While the Nauta court acknowledged that neither Peru’s constitution nor its existing laws recognized that nature has rights, the opinion went on to emphasize that legal precedent in international law and adopted by Peru, as well as rulings from the country’s own constitutional court, provided a basis for judicial recognition of the Marañón River ecosystem’s rights. 
Those precedents from the Inter-American Court of Human Rights, the Convention on Biological Diversity and the International Labor Organization, among others, have established that there is an “undeniable relationship” between human rights and environmental degradation, the court said.

In particular, the Nauta court focused on the human right to a healthy environment, recognized by Peru and over 150 other countries, writing that the right safeguards elements of the natural world like forests, rivers and oceans.

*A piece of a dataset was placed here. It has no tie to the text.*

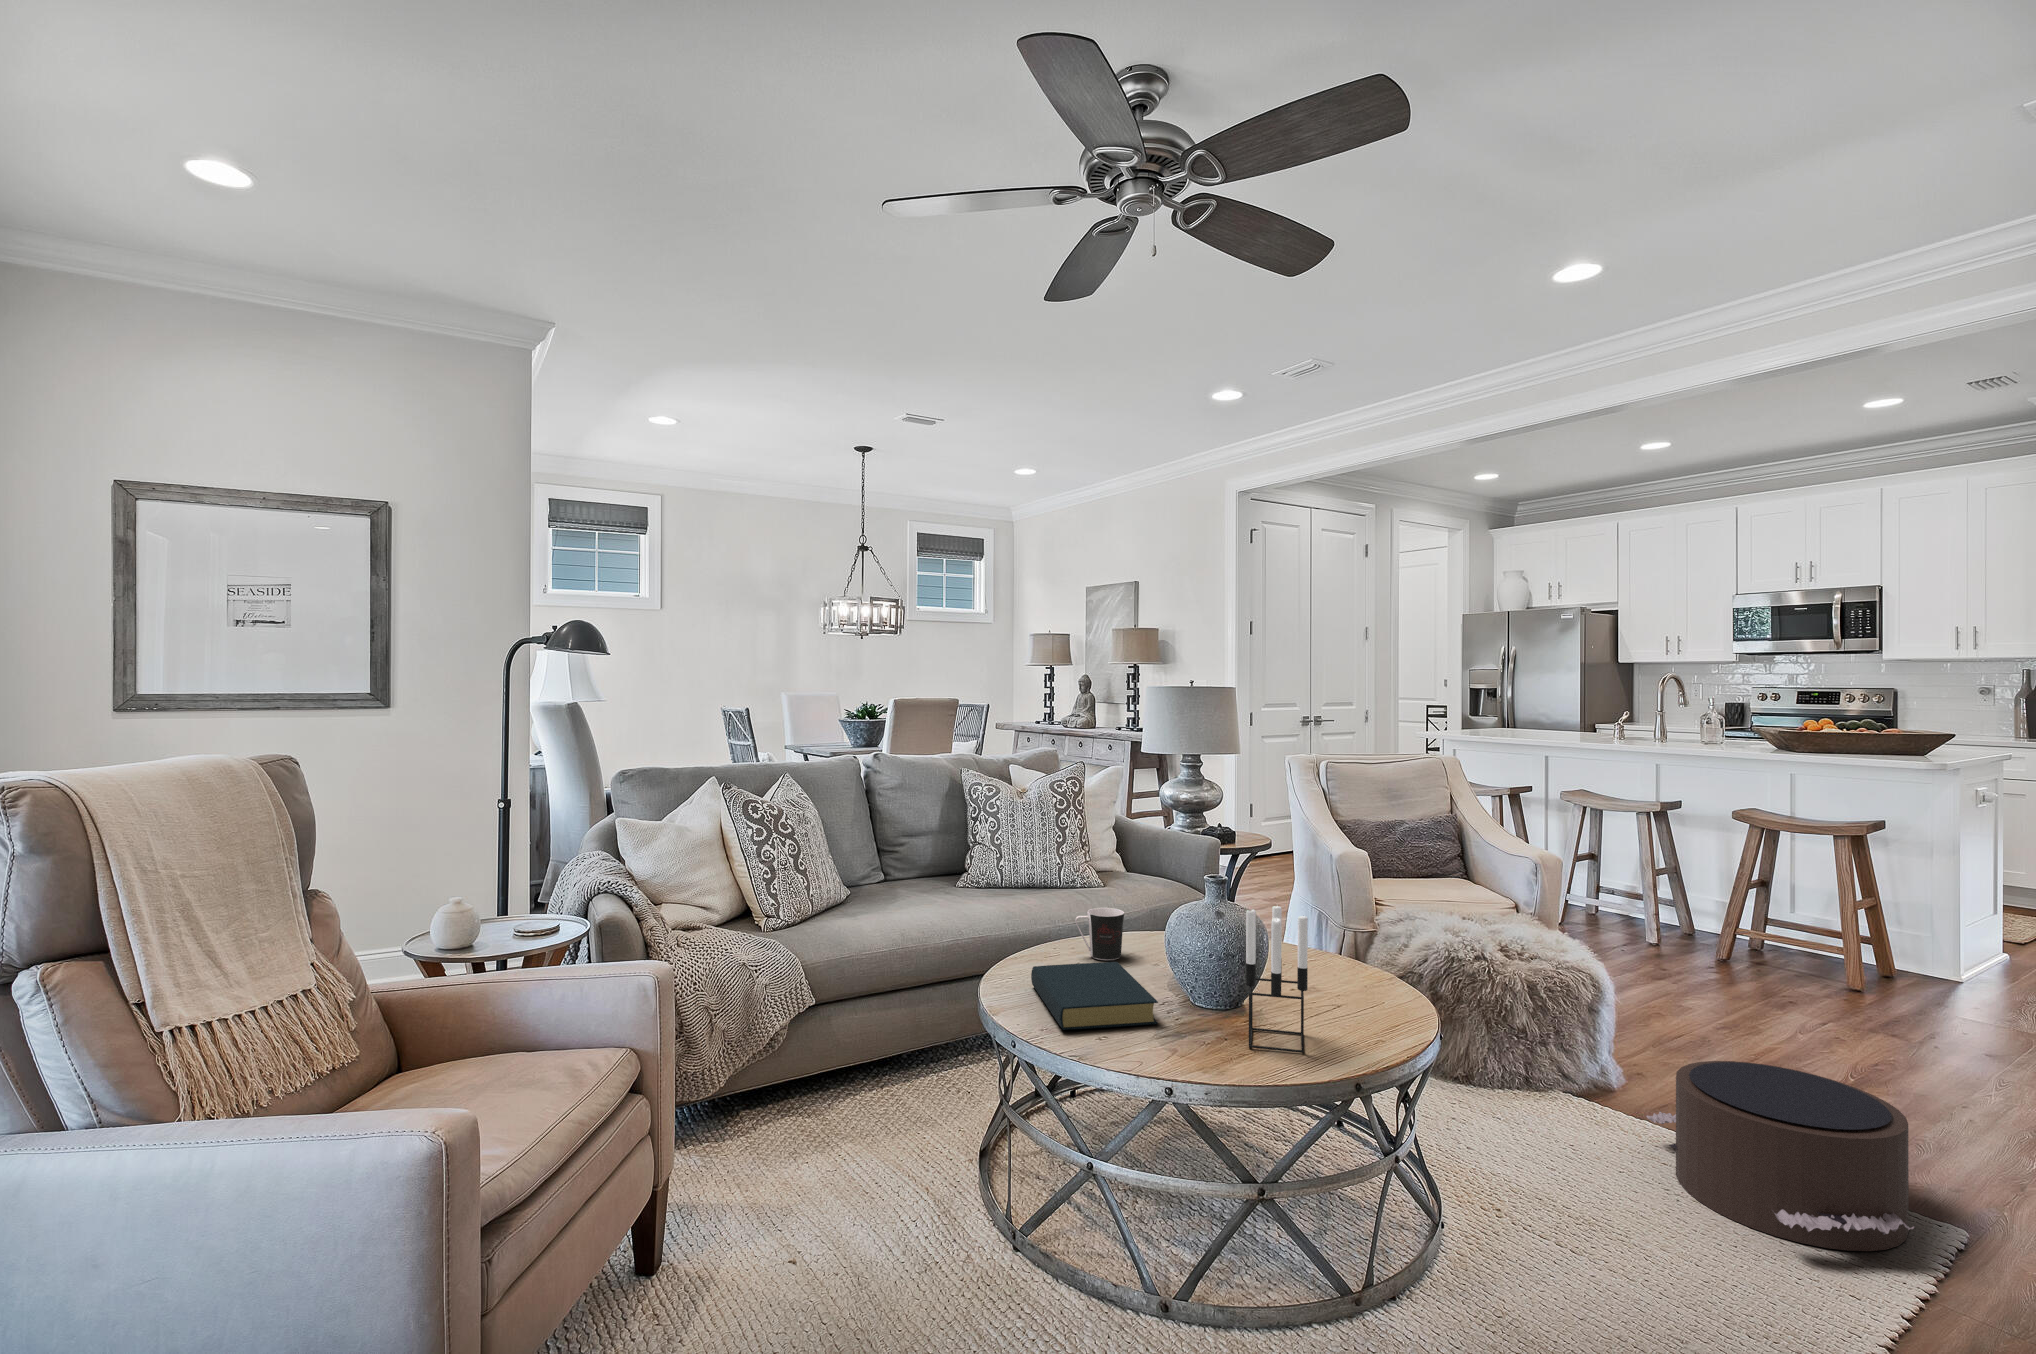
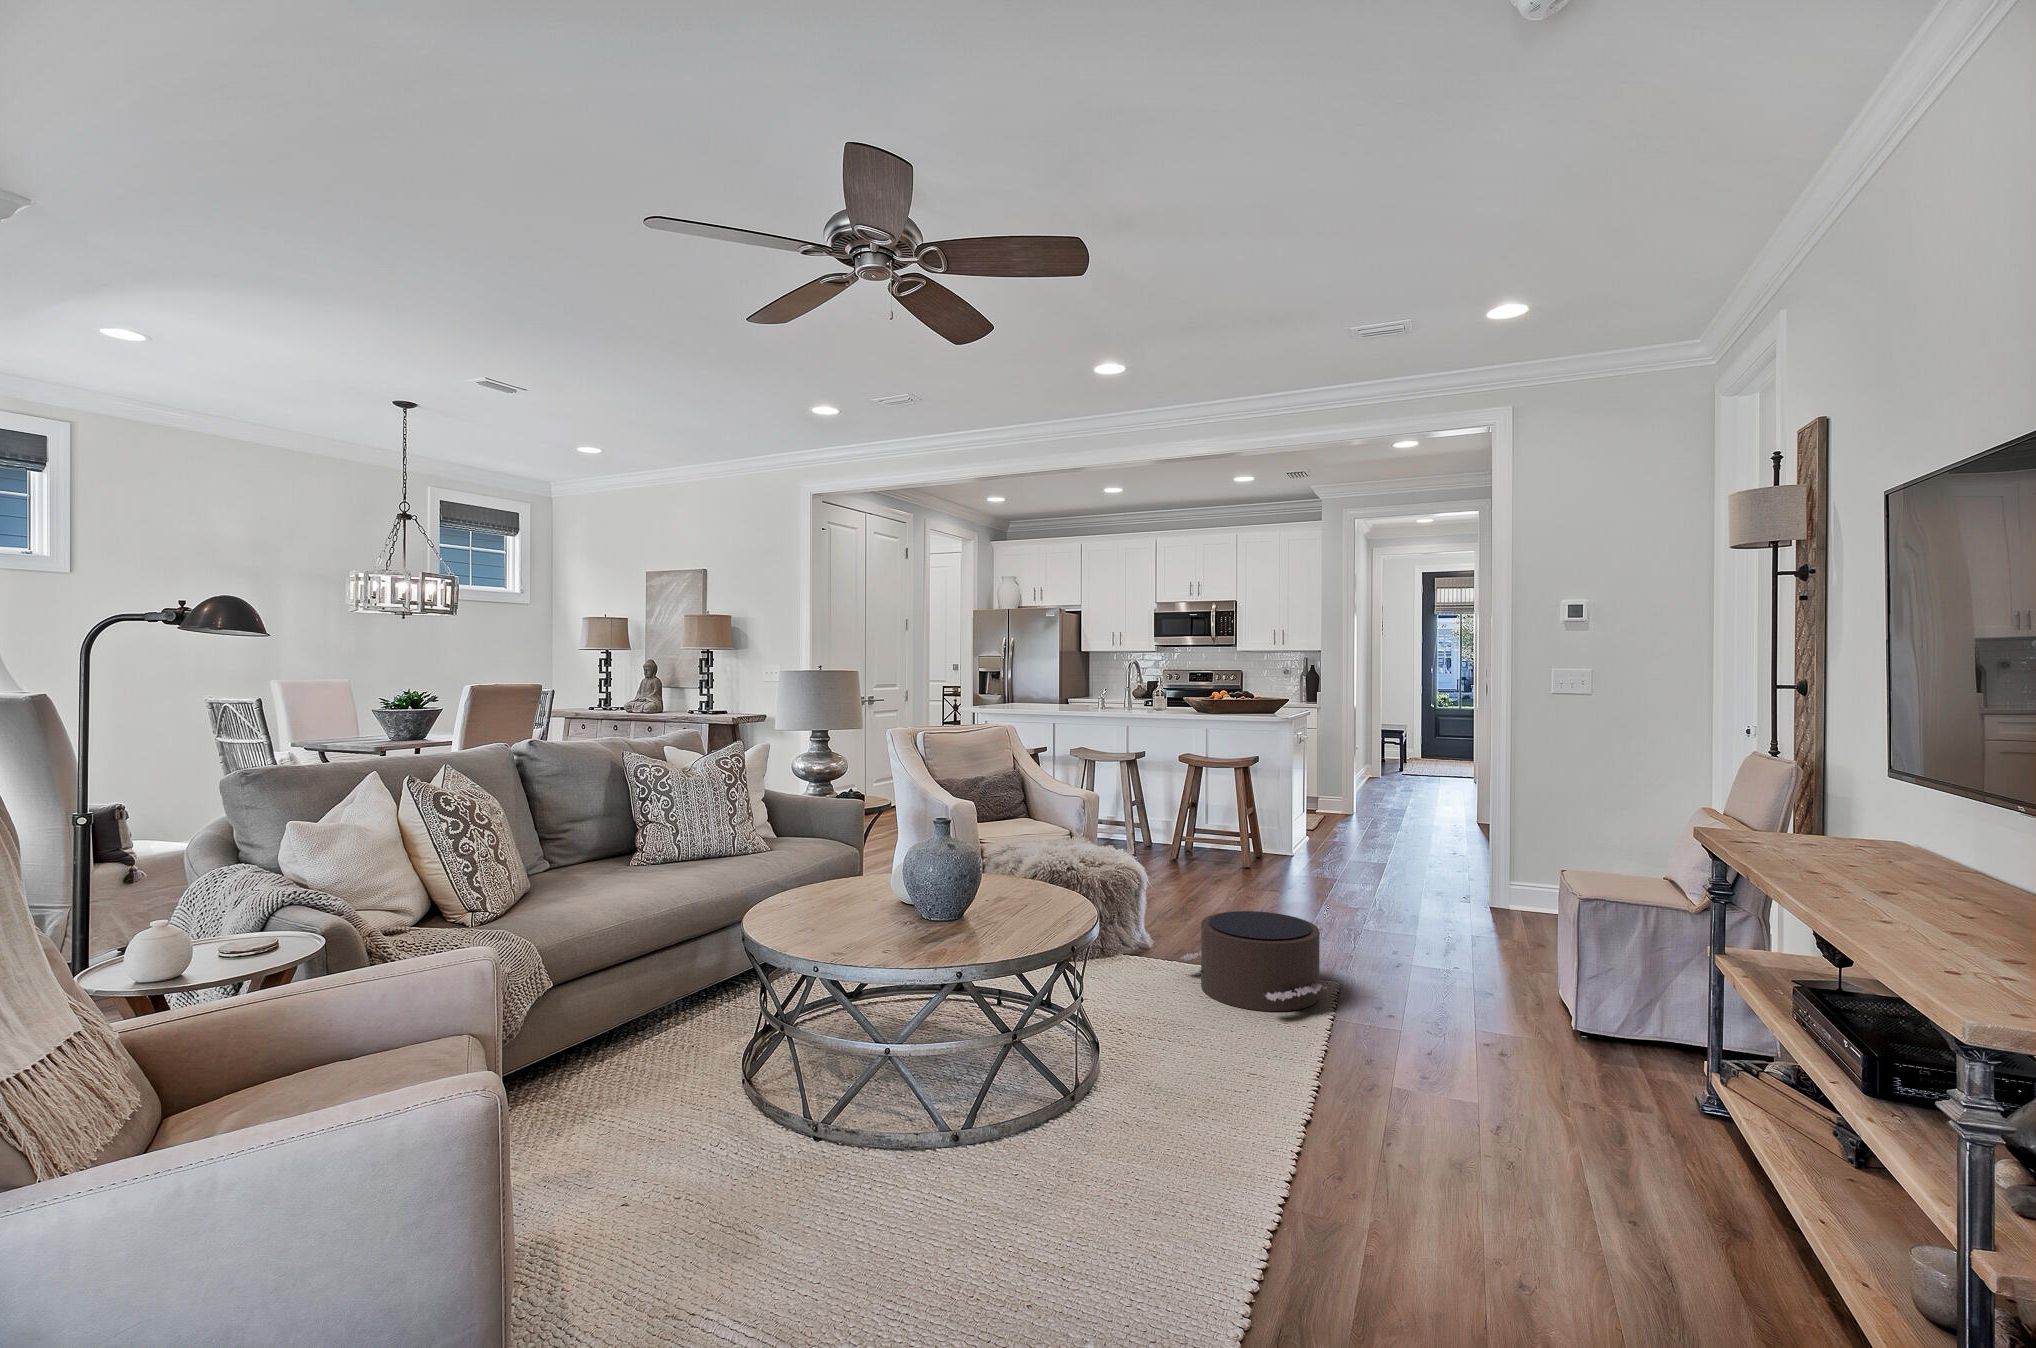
candle holder: present [1246,906,1308,1053] -> none [990,832,1037,938]
coffee cup: present [1075,908,1124,960] -> none [813,857,853,900]
hardback book: present [1031,962,1158,1030] -> none [800,897,924,950]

“It is about protecting nature and the environment not only because of its connection with a utility for human beings or because of the effects that its degradation could cause on other people’s rights, such as health, life or personal integrity,” the court wrote. “But due to its importance for the other living organisms with which the planet is shared, also deserving of protection in themselves.” 
 


The opinion also concentrated on the precautionary principle, a long recognized but often overlooked legal doctrine requiring that in the absence of adequate scientific evidence, it is better to avoid certain risks that could lead to irreversible damage of ecosystems.

 



 


The Marañón River and tributaries full list of rights, as set forth in the court’s order includes:

 

The right to flow;
The right to exist in and support a healthy ecosystem;
The right to flow free from all contamination;
The right to feed and be fed by its tributaries;
The right to biodiversity;
The right to be restored;
The right to the regeneration of its natural cycles;
The right to the conservation of its ecological structure and functions; and
The right to protection, preservation, and recovery.